Despite EU and US protests, the well-known Chinese activist is formally charged with inciting subversion against the state. More than 14,000 activists and dissidents call on the government to ratify the UN Covenant on Civil and Political Rights.

Beijing (AsiaNews) – Despite protests from the international community and appeals by the European Parliament and the US Congress, the Chinese government has formally charged a well-known dissident, Hu Jia, with “inciting subversion of state power.” According to his lawyer, who has not yet been able to see his client, Hu Jia faces a quick trial “and potentially a long prison sentence.”

Hu Jia is well known at home for his battle against the spread of HIV-AIDS, a problem largely ignored by the government. Hu has also been active in informing the press regarding the arrest of other activists and has gathered precious information regarding the situation of political detainees. His wife has also been under police surveillance for some time now.

For the past two years he has been under house arrest until his arrest on 27 December when some 30 police officers stormed his home in a Beijing suburb and took him away.

His wife and fellow activist Zeng Jinyan is herself now under formal house arrest. At least 10 security agents keep her under surveillance, including when she is in her garden with her two-and-half-month-old baby.

Chinese Human Rights Defenders (CHRD), a group that defends human rights in China, issued a statement in which they say that the charges against Hu “show that the law has become an instrument which police use to do what they want. If the government wants to make the world believe in the promises it made then it really has to re-address the text of the law and specify what ‘subversion’ means. Only then will abuse of power and the violation of human rights be avoided.”

The reference is to promises made by the Foreign Minister to the International Olympics Committee during the run-up to the assigning of the 2008 Olympics in which China committed itself to improving the human rights situation in the country, reduce pollution and review its stance on Tibet. So far these promises have been simply ignored.

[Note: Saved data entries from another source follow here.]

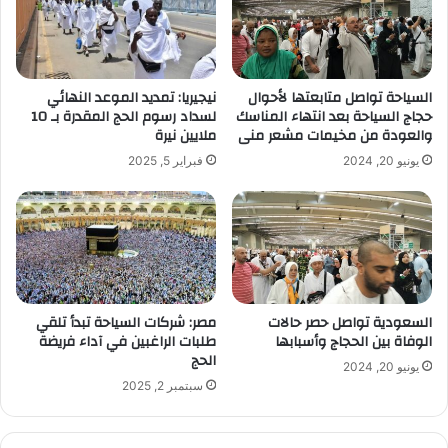
السياحة تواصل متابعتها لأحوال
نيجيريا: تمديد الموعد النهائي
حجاج السياحة بعد انتهاء المناسك
لسداد رسوم الحج المقدرة بـ 10
والعودة من مخيمات مشعر منى
ملايين نيرة
يونيو 20, 2024
فبراير 5, 2025
السعودية تواصل حصر حالات
مصر: شركات السياحة تبدأ تلقي
الوفاة بين الحجاج وأسبابها
طلبات الراغبين في آداء فريضة
الحج
يونيو 20, 2024
سبتمبر 2, 2025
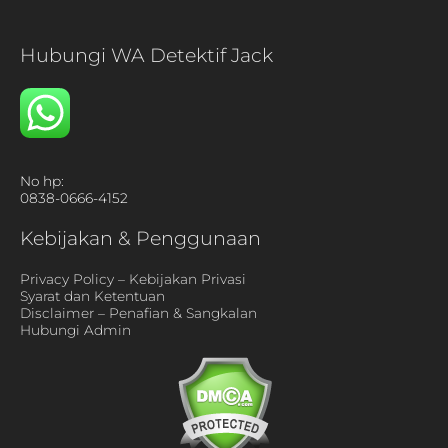
Hubungi WA Detektif Jack
No hp:
0838-0666-4152
Kebijakan & Penggunaan
Privacy Policy – Kebijakan Privasi
Syarat dan Ketentuan
Disclaimer – Penafian & Sangkalan
Hubungi Admin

In order to move the authorities, some 14,000 Chinese dissidents and activists have called on the government to ask the National people’s Congress to approve before the Olympics in August the UN Covenant on Civil and Political Rights, which it signed in 1998.

There is little hope though, that mainland authorities will do so. Indeed, “chances of ratification are low because the leadership wants as little trouble as possible ahead of the Olympics,” said political scientist Liu Junning, one of the signatories.

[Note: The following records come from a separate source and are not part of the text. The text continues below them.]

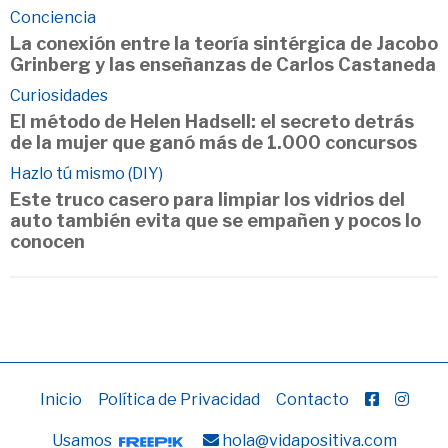
Conciencia
La conexión entre la teoría sintérgica de Jacobo
Grinberg y las enseñanzas de Carlos Castaneda
Curiosidades
El método de Helen Hadsell: el secreto detrás
de la mujer que ganó más de 1.000 concursos
Hazlo tú mismo (DIY)
Este truco casero para limpiar los vidrios del
auto también evita que se empañen y pocos lo
conocen
Inicio
Política de Privacidad
Contacto
Usamos
hola@vidapositiva.com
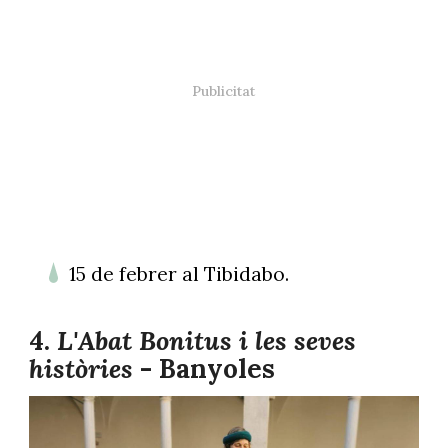
15 de febrer al Tibidabo.
4.
L'Abat Bonitus i les seves
històries
- Banyoles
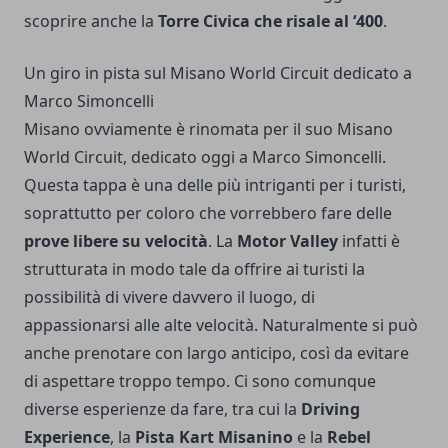
scoprire anche la
Torre Civica che risale al ‘400
.
Un giro in pista sul Misano World Circuit dedicato a
Marco Simoncelli
Misano ovviamente è rinomata per il suo Misano
World Circuit, dedicato oggi a Marco Simoncelli.
Questa tappa è una delle più intriganti per i turisti,
soprattutto per coloro che vorrebbero fare delle
prove libere su velocità
. La
Motor Valley
infatti è
strutturata in modo tale da offrire ai turisti la
possibilità di vivere davvero il luogo, di
appassionarsi alle alte velocità. Naturalmente si può
anche prenotare con largo anticipo, così da evitare
di aspettare troppo tempo. Ci sono comunque
diverse esperienze da fare, tra cui la
Driving
Experience
, la
Pista Kart Misanino
e la
Rebel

The petition said failure by China to ratify the Covenant in the past decade has tarnished its image. “A timetable should be set to abolish the death penalty,” it said, adding that “non-violent crimes should not be punishable by death.”

In their appeal the signatories want the government to end repression, scrap “re-education through labour,” which has led to many illegal arrests and detentions, and establish an independent judiciary where lawyers and judges are protected.

Lastly they call on the government to ease curbs on religious organisations and publication of books and magazines.